Wendy Carlos, who composed the scores for A Clockwork Orange (1971), The Shining (1980), and Tron (1982), was hired to compose the score for Split Second but her score was rejected and replaced with a new soundtrack by Francis Haines and Stephen W. Parsons. Two tracks from Carlos' rejected score were included on her compilation album Rediscovering Lost Scores, Volume 2; both tracks were going to be used in the morgue scene.

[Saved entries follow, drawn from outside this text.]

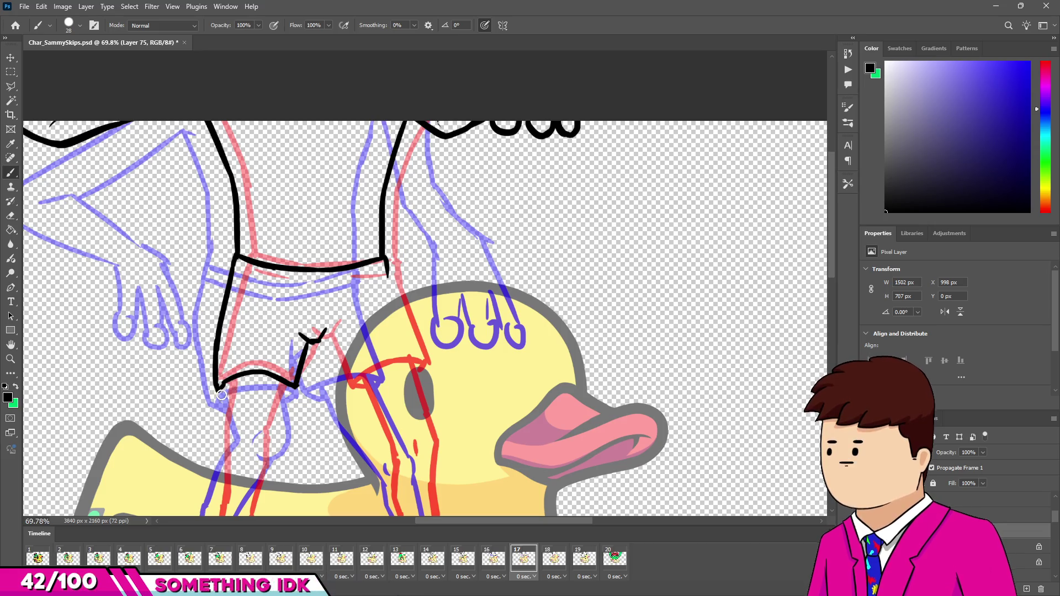
Step: Adjust the shorts' lower-left corner and shorten the crotch stroke's tip
left_click_drag(220, 388, 233, 395)
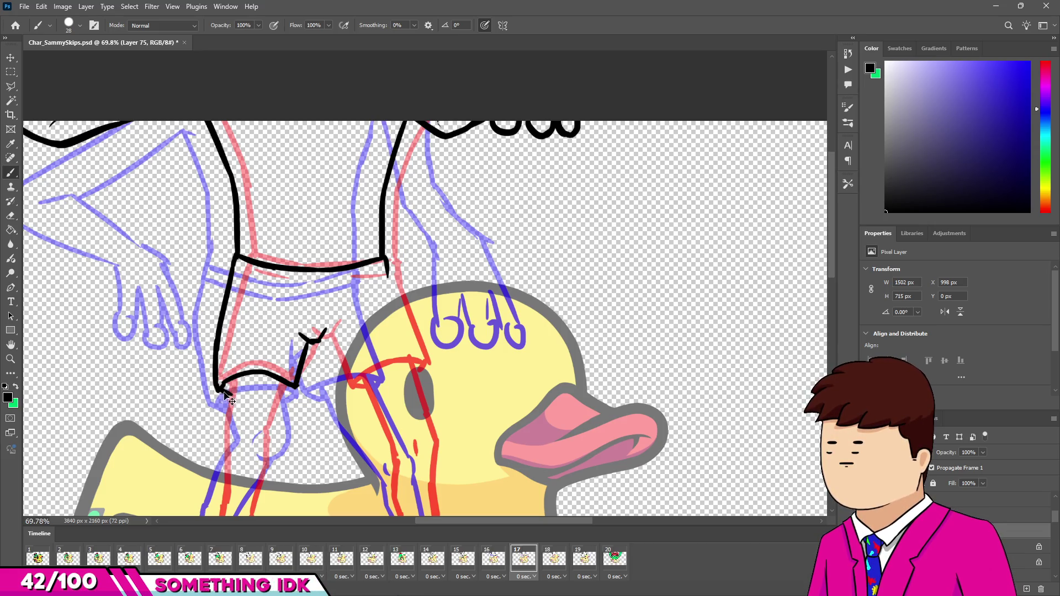
left_click_drag(218, 385, 225, 401)
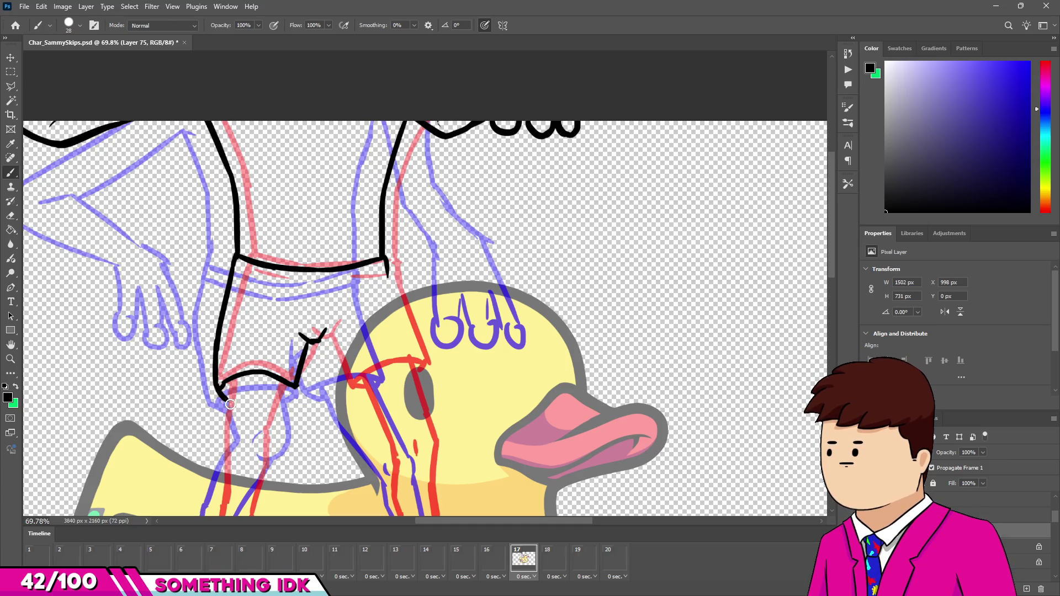
key("ctrl+z")
key("ctrl+z")
key("ctrl+z")
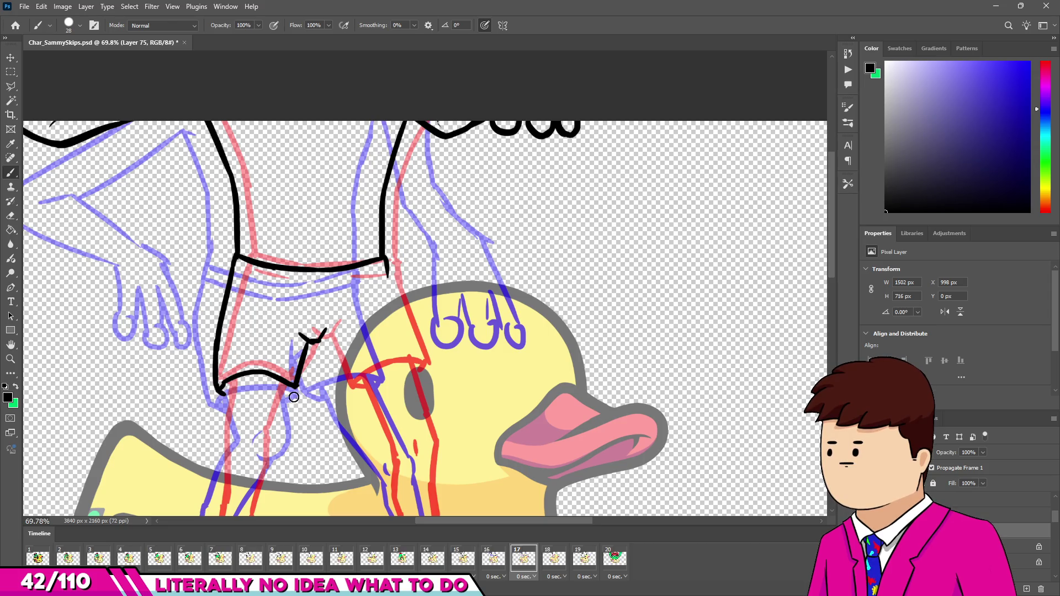
key("ctrl+z")
left_click_drag(301, 383, 291, 391)
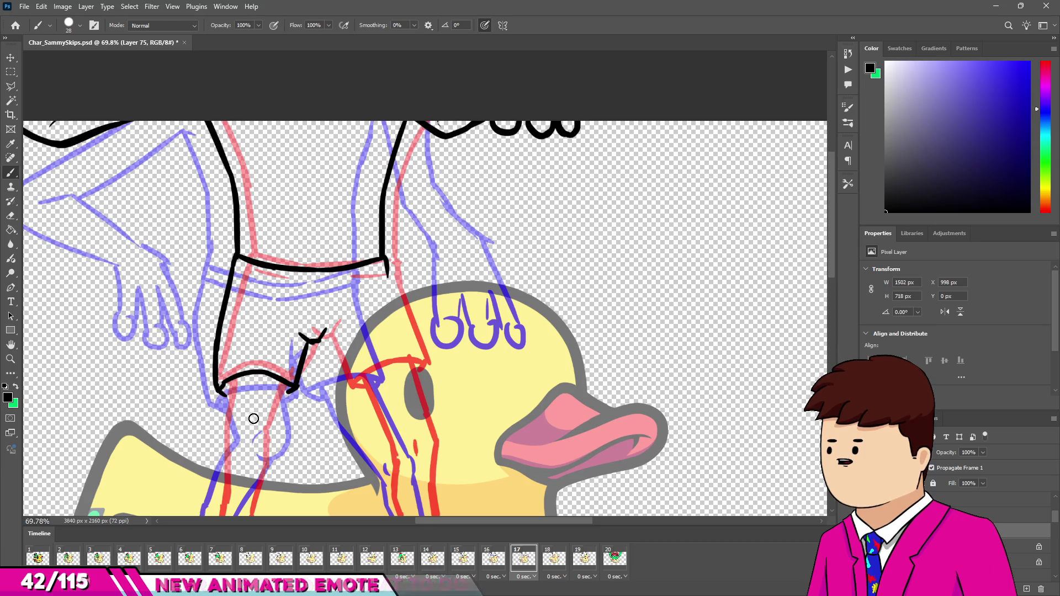
Step: Ink the second leg's inner edge and its hem across the duck's head
mouse_move(267, 406)
left_mouse_down()
mouse_move(311, 348)
mouse_move(320, 381)
left_mouse_up()
key("ctrl+z")
mouse_move(294, 326)
left_mouse_down()
mouse_move(317, 368)
mouse_move(373, 354)
left_mouse_up()
key("ctrl+z")
key("ctrl+z")
left_click_drag(320, 377, 395, 354)
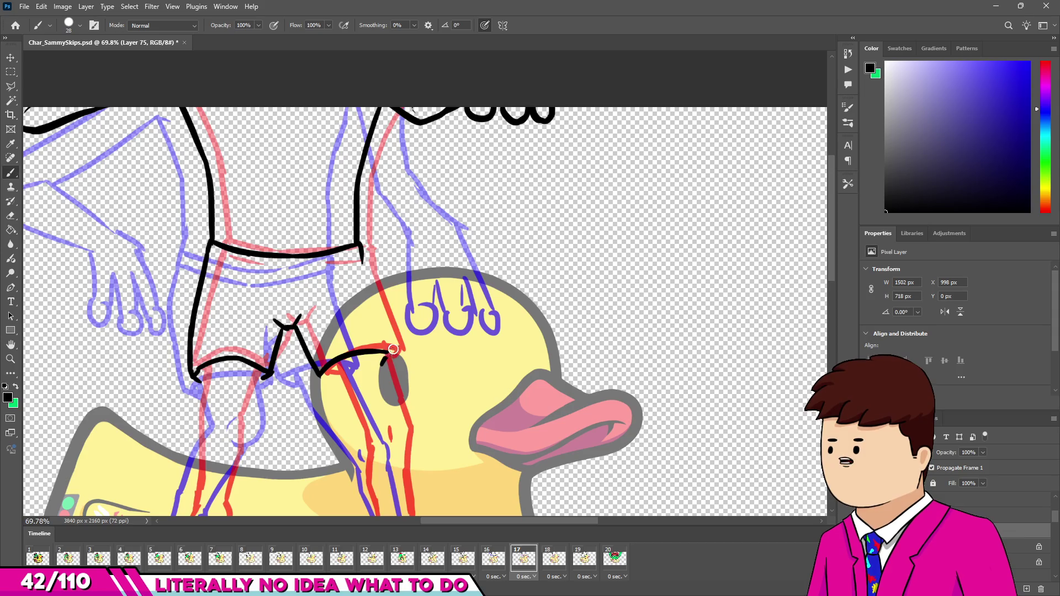
key("ctrl+z")
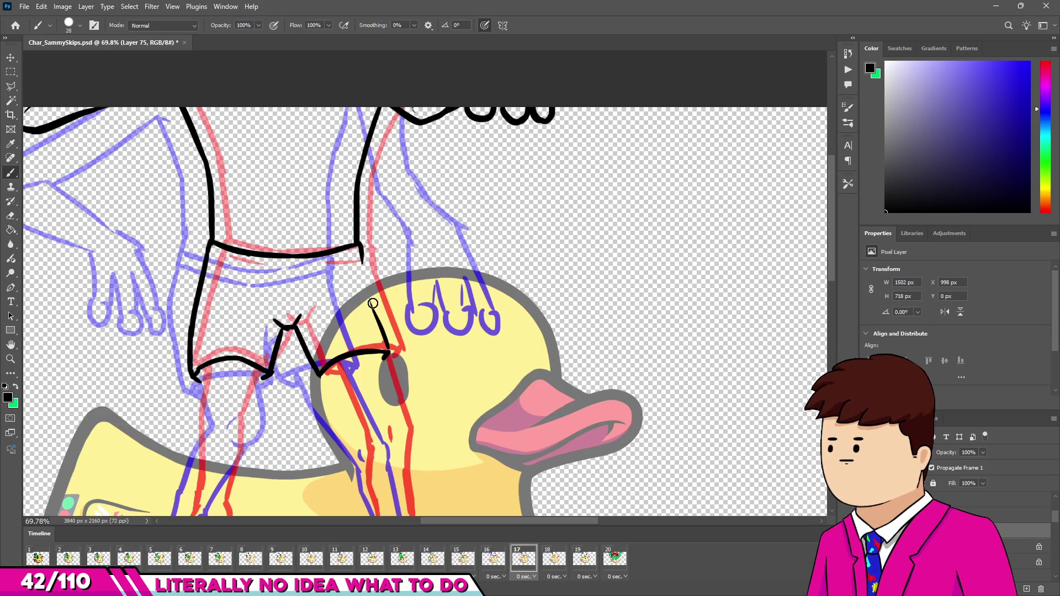
Step: Join the outer side line to the hem, add waistband fold lines and extend the hem
mouse_move(361, 257)
left_mouse_down()
mouse_move(389, 353)
mouse_move(374, 301)
mouse_move(383, 342)
left_mouse_up()
key("ctrl+z")
key("ctrl+z")
key("ctrl+z")
left_click_drag(360, 255, 389, 344)
key("ctrl+z")
left_click_drag(361, 255, 390, 353)
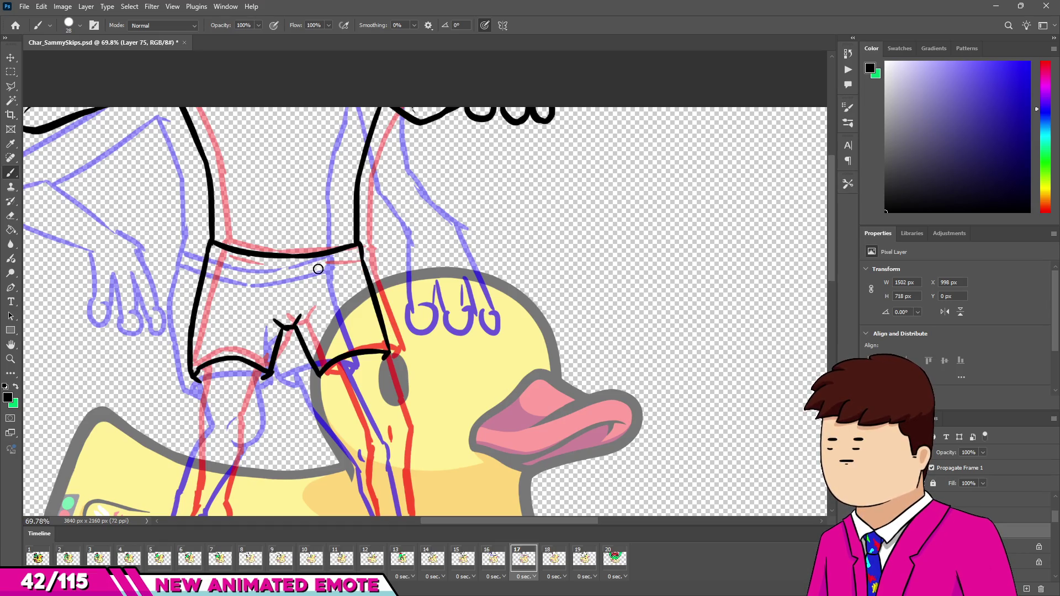
mouse_move(210, 255)
left_mouse_down()
mouse_move(278, 268)
mouse_move(339, 262)
left_mouse_up()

Some scenes were deleted, a Japanese VHS version included two of the deleted scenes. In the first one, Stone and Durkin go to Durkin's apartment where they talk with his girlfriend Robin (played by actress Roberta Eaton, who is still credited in the film even though her scene was deleted). The second deleted scene features more dialogue between Stone and Durkin at the same time as the "monster" is killing a jogger and ripping his heart out. Stone and Durkin find the man's corpse afterward. These extra scenes are included as bonus features on the Blu-ray of the film released by 101 Films.

==Release==
Split Second was theatrically released in the United States on May 1, 1992. Its home video release was in September 2 of that year. Although it was re-titled again sometime during production from Black Tide to Split Second, the movie had different titles in other countries, like Killer Instinct (in France) and Detective Stone (in Italy). Despite an exciting ad campaign and good word of mouth, the movie underperformed at the box office because it was released during the Los Angeles riots.

==Reception==
Lawrence Cohn of Variety wrote, "Split Second is an extremely stupid monster film, boasting enough violence and special effects to satisfy less-discriminating vid fans." Chris Willman of the Los Angeles Times wrote, "It's hard to think of a less satisfying creature feature in recent memory than the simply terrible Split Second." Stephen Holden of The New York Times called it "fairly dull". Doug Brod of Entertainment Weekly called it "utterly soulless and imitative". In Time Out London, Nigel Floyd wrote, "This derivative eco-horror movie recycles dozens of disposable plots". However, largely due to the film's "unintentionally hilarious" nature and performances by the well-respected cast, the film has since developed a cult following.

The film grossed £375,000 in the United Kigndom. In the United States and Canada it grossed $5.4 million.

==Legacy==
Belgian grindcore band Aborted used an image from the film for the cover of their first album, The Purity of Perversion (1999).